All-terrain folding wheel
Potholes are no problem on these bicycle rims
In 2013, we devoted this front page to the expanding wheel designed by Malawian Ackeem Ngwenya, then a masters student at the Royal College of Art and Imperial College in London.
Ackeem had set about to reinvent the wheel by doing away with the road and called his design a “Roadless Wheel”.
His aim was to make a wheel that could be thin to slice through mud, or thick to spread its weight over sand — all to make it easier for people in his rural village to push heavy wheelbarrow loads to their homes.
German designer Andrea Mocellin had a similar altruistic motive when he decided to also reinvent the wheel by making one that can fold into a smaller shape.
Three years and countless models later, he has patented a 26-inch wheel that collapses to less than one third of its height into a large rugby ball that can easily be stowed.
When unfolded, magnets ensure the wheel keeps its round shape, and Mocellin said he spend a lot of time to make sure the overlapping segments of the wheel run without bumps.
He used airless tires which he said are “entirely comfortable in every condition” and added the tread pattern can be altered for different surfaces.
While he is already working on a folding bike to ride on this wheel, Mocellin told New Atlas he hopes his patent will be used on wheelchairs, whose occupants always worry about damage to their wheels when stowing them on a train or bus.
“People with disabilities who wish to travel have no choice – they must take their wheelchair with them, and travelling with a wheelchair is very difficult, be it on an aircraft, or in a car, on the underground, anywhere.
“Helping people with disabilities to have an easier life is one of the key goals of the project, and I expect that once the inventors of the world have seen the components I have developed, there will be some ingenious solutions developed in short order.”
He said applications for his ideas also include any type of vehicle that has to transported to its place of work, like land drones bike carts, trolley and even cool boxes that need higher wheels to move over rough surfaces, but small wheels when stowed.

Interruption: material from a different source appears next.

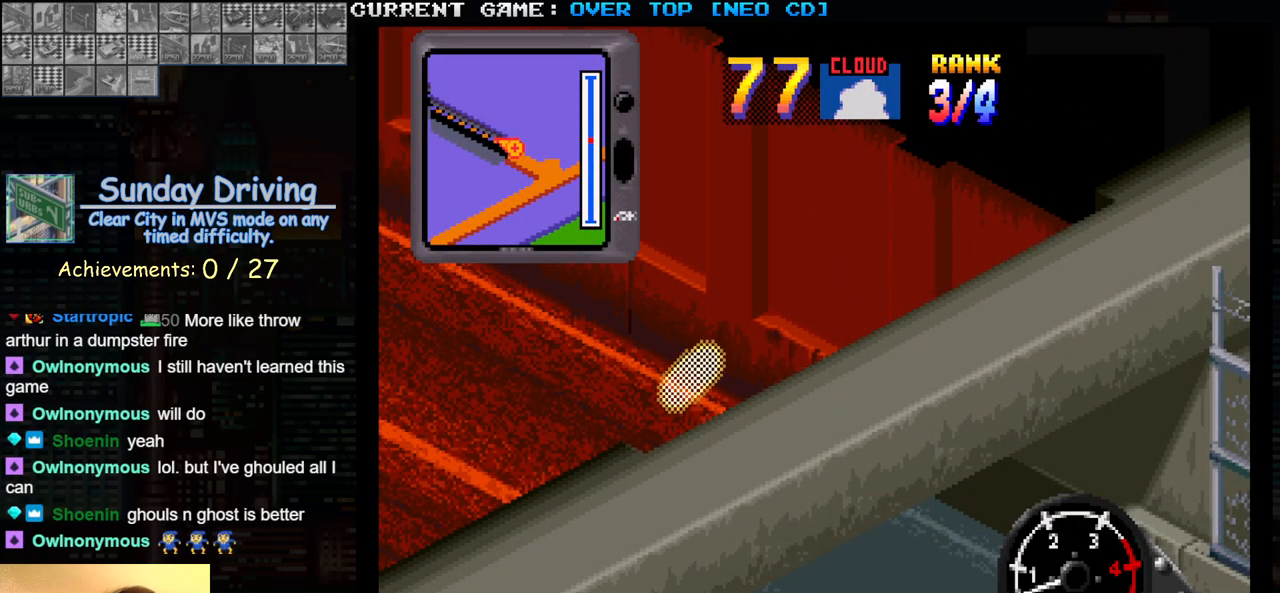
{"buttons": ["SQUARE", "TRIANGLE", "R1"], "left_stick": "center", "events": []}
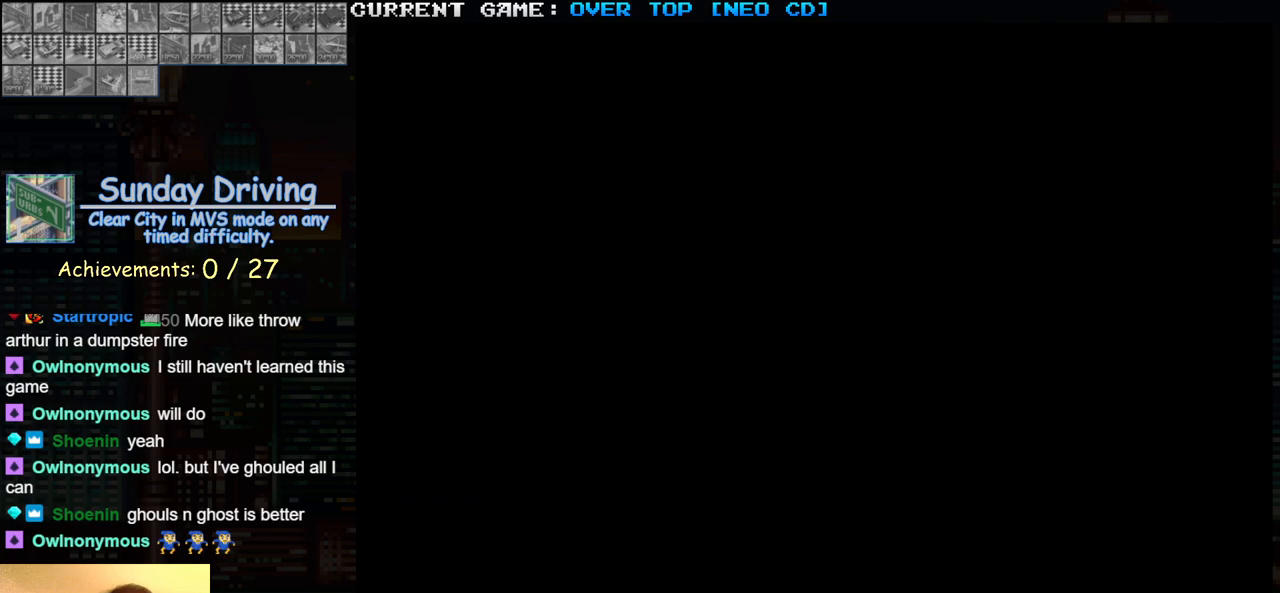
{"buttons": ["SQUARE", "TRIANGLE", "R1"], "left_stick": "center", "events": []}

But a folding bicycle is the next main aim.
“At first, my goal was to develop the wheel to the point where it worked perfectly, and now I have a final prototype that works, my next stage is to develop the folding bicycle to work just as well as the wheel.”
Mocellin himself has big plans for an ingenious bike that folds down to scooter or a trolley.
“I many times got really annoyed with existing folding bikes because when they are small and light, they invariably have small wheels, and that severely limits what they can do.
“In an urban environment, there are gutters and steps and cracks in the pavement and obstacles that are a problem for small wheels ... and I also wanted the speed and practicality of a large wheel.
This 26-inch wheel collapses into egg-shape ball that can be fitted with side wheels and used to roll other devices, like stand-on scooters or even a cooler box.
German designer Andrea Mocellin plans to built a bicycle with 26-inch wheels that can drop down to become a stand on scooter with the wheels collapsed into their egg-shape and fitted with side wheels, or even fold up to be taken on buses or trains.
Ackeem Ngwenya with his expanding wheel.